The live archive series Neil Young has been releasing over the past half-decade is surely a way to celebrate the best of Young’s long and impressive career. What’s most admirable about it, though, is how it also represents the artist himself, warts and all. After Live at Fillmore East 1970 and Live at Massey Hall 1971 — two brilliant live documents showing Young’s best work with Crazy Horse and solo respectively — the archives have taken some turns. There was the early-solo-career 1968 set on Sugar Mountain: Live at Canterbury House, and then the perplexing but enjoyable Dreamin’ Man ’92. That one gave us solo live versions of the songs that would become Harvest Moon. It wasn’t the most exciting set — the versions were fine but missed the album’s sweet layers — but it was a classic Young move. He released the sound he was into at the time, the part of his past he was exploring. We could follow along or not.

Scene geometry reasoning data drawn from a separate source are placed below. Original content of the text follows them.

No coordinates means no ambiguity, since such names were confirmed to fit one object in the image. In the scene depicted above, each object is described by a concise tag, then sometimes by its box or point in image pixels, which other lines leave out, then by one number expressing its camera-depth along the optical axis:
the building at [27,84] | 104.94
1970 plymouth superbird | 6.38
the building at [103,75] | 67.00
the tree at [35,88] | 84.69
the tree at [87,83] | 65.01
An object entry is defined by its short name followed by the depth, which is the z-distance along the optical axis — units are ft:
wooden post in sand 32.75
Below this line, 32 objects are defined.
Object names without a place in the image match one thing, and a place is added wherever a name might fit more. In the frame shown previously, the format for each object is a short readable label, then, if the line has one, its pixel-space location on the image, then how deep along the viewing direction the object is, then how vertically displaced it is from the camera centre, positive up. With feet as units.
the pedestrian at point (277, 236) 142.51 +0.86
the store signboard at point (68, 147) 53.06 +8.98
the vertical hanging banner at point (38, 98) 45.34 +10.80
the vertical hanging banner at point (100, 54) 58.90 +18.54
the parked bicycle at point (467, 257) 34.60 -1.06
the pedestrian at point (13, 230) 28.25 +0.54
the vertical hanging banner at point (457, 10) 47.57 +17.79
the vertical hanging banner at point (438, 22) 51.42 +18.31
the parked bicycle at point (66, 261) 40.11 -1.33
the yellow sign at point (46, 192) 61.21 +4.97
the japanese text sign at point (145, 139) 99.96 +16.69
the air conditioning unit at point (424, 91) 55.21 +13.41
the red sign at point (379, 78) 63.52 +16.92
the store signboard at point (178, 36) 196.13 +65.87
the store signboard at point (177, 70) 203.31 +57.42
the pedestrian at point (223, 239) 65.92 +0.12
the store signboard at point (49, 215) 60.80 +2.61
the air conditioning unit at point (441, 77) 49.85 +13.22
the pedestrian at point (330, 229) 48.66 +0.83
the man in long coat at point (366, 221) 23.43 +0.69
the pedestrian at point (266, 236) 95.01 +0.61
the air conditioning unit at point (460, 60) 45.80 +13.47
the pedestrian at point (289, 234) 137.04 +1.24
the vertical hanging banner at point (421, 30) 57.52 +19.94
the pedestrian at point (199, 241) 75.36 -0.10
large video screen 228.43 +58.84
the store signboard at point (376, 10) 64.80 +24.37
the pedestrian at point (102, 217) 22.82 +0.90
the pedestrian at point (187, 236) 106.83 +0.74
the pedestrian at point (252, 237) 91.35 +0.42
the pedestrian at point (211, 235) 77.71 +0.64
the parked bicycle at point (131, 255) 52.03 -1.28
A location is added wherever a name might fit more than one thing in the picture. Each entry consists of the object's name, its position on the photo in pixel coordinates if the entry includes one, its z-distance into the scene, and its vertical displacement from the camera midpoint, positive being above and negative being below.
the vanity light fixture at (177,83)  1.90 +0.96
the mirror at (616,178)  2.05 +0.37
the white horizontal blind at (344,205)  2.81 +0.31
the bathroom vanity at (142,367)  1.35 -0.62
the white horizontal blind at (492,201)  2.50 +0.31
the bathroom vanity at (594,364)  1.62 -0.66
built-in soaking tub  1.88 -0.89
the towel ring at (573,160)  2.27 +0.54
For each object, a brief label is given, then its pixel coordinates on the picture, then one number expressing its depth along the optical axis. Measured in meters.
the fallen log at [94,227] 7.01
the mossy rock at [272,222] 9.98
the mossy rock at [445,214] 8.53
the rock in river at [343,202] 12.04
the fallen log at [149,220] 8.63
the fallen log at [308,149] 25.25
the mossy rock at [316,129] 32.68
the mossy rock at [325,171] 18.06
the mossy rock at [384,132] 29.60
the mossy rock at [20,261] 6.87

In this way, the archive series is just as stubborn and erratic as Neil Young’s studio output, which is what keeps it interesting, and A Treasure is the most intriguing release to date. It’s not the best — those first two installments are untouchable — but it represents a peculiar time in Young’s career and shows that, despite being in limbo he was still energized to perform, to keep pushing and reinventing himself, and to chase down whatever muse hit him in the moment.
The 12 songs here are culled from tours that took place in ’84 and ’85. The tours were not in support of any album in particular — though there’s stuff here that would end up on 1985’s Old Ways — and he wasn’t backed by his label. By ’84, Young had recently released the infamous vocoder-vamp Trans and, then, he stuck Everybody’s Rockin’ right in Geffen’s eye. The album’s ’50s rock ‘n’ roll revivalism was a response to Geffen’s request for a more rock-oriented album from Young, and the label hated the record so much they sued Young over it.
So, for these shows, Neil Young was out on his own and did what he wanted to do: he assembled a country band. The International Harvesters included some long-admired country players including Spooner Oldham and Pig Robbins on piano, Rufus Thibodeaux on violin, Ben Keith on lap steel and guitar, Anthony Crawford on mandolin and so on and so on. The players were many and highly skilled, and the set here shows Young at the head of a rollicking country romp. Opener “Amber Jean” — one of five unreleased songs in the set — kicks up barnyard dust with a tumble-down violin riff and lap steel glides over the ragged tune nicely.
Other tunes like the country waltz of “It Might Have Been”, “Let Your Fingers Do the Walking”, and “Get Back to the Country” ride the same old-time country vibe well. They prove precursors for 1985’s Old Ways but sound far more lively than that often overworked album. Here there are no heavy, languid strings, just fast picking and jangling backing vocals and, in the end, a loose feel to the songs that serves them well. They also mesh nicely with some of the more bluesy rock numbers here. Songs like “Southern Pacific” and “Motor City” are solid here, the guitars full and roiling, and serve as a vast improvement to versions from 1981’s Re-ac-tor, the album on which they appeared.
So Young seems to get it both ways on A Treasure. We see a rough-hewn country side, but he doesn’t neglect his ability to crunch out some rockers. The unreleased material here — particularly closer “Grey Riders” with its thundering solos — prove worthy editions to the Young canon, and are palatable enough for both long-time fans and anyone who might just stumble upon these tunes.
A Treasure shows us a curious side to Young as a performer, and confirms his unpredictable artistic vision, but its biggest feat is salvaging solid songs from subpar albums. Of course, the trouble with that is — while the songs are exponentially better here — they still don’t always represent the best of Young’s songwriting. While this may not sound like Old Ways, what it shares with that record is that this set has a solid overall sound, but the songs themselves don’t always distinguish themselves.
Young’s singing is brittle and sweet here, and the players vital, but if you weren’t told it was Neil Young you might mistake some moments for the musings of an anonymous bar band. While in some ways that speaks to the loose and joyful feel of these recordings — despite the trouble around him, Young sounds for all the world like a carefree singer — it undersells Young’s distinctive voice both as a singer and songwriter. Like many of his more divisive albums, A Treasure finds him digging into a musical itch he needs to scratch — here, the country and western tradition — and while it works better than those records, it still might be more of a compelling and curious piece to the Neil Young story than it is a great live document in its own right.